Il governatore è indagato per il reato di concorso in concussione aggravata: la tesi dell’accusa, infatti, poggia su alcune pressioni che lo stesso Vendola avrebbe esercitato sul direttore dell’Agenzia regionale per la protezione ambientale Giorgio Assennato nel corso del 2010, al fine di ammorbidire i controlli ambientali sull’Ilva, a seguito delle insistenti richieste che arrivavano dall’azienda tramite l’ex responsabile delle relazioni istituzionali, Girolamo Archinà. Pena la mancata conferma nel ruolo di direttore il cui mandato andava rinnovato proprio nel febbraio 2011.

«Abusando il Vendola, della sua qualità di Presidente della Regione – si legge nell’avviso di conclusione delle indagini – mediante minaccia implicita della mancata riconferma nell’incarico ricoperto, costringeva Assennato Giorgio, direttore di Arpa ad ammorbidire la posizione di Arpa nei confronti delle emissioni nocive prodotte dall’impianto siderurgico dell’Ilva».
Circostanza, quella delle pressioni, che non solo Vendola ma anche lo stesso Assennato hanno però smentito più volte, pur se il direttore generale dell’Arpa si ritrova anch’egli indagato con l’accusa di favoreggiamento nei confronti del governatore della Regione Puglia.

I pm infatti contestano ad Assennato l’aver negato di aver ricevuto pressioni da Vendola durante gli interrogatori in cui è stato chiamato a deporre per gli episodi incriminati. Che troverebbero conferma anche in una mail nelle mani della procura, che l’ex pr dell’Ilva Girolamo Archinà inviò il 22 giugno del 2010 a Fabio Riva, vicepresidente della Riva Fire attualmente in Inghilterra e in attesa di essere estradato in Italia. In quella mail Archinà sostiene che Vendola ha intimato in Regione che «per nessun impianto di Ilva si deva ipotizzare una sia pur minima riduzione produttiva».

Nella sede della Finanza Vendola è giunto accompagnato dal suo legale, l’avvocato Vincenzo Muscatiello, senza rilasciare alcuna dichiarazione ai giornalisti. Ad interrogarlo il procuratore capo Franco Sebastio, l’aggiunto Pietro Argentino e i sostituti Remo Epifani e Giovanna Cannarile. Anche durante l’interrogatorio di ieri, secondo alcune indiscrezioni, Vendola avrebbe smentito ogni tentativo di pressione sull’Arpa e sul suo direttore Assennato, affermando di averlo voluto lui stesso alla guida dell’Agenzia e presentando una memoria difensiva nella quale ha ricordato che il suo governo regionale è quello che ha affrontato con maggiore incisività rispetto a quelli passati, il nodo ambientale dell’Ilva, varando anche tre leggi specifiche: sulla diossina, sul benzoapirene e sulla valutazione del danno sanitario per le popolazioni residenti nelle aree dove sono ubicati grandi poli industriali ad elevato impatto ambientale. Leggi la cui efficacia però, non ha portato gli effetti sperati.
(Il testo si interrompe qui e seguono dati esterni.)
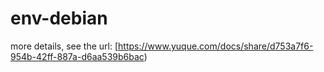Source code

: # env-debian
more details, see the url: [https://www.yuque.com/docs/share/d753a7f6-954b-42ff-887a-d6aa539b6bac)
Sempre ieri pomeriggio, nella stessa caserma, è stato sentito dai magistrati, separatamente, il direttore generale dell’Arpa Giorgio Assennato. Oltre a Vendola sono indagati dalla procura di Taranto, sempre con l’accusa di favoreggiamento, anche l’attuale assessore all’Ambiente pugliese Lorenzo Nicastr, e alcuni dirigenti regionali tra cui Davide Pellegrino, attuale capo di gabinetto di Vendola, e Antonello Antonicelli, responsabile dell’assessorato all’Ambiente.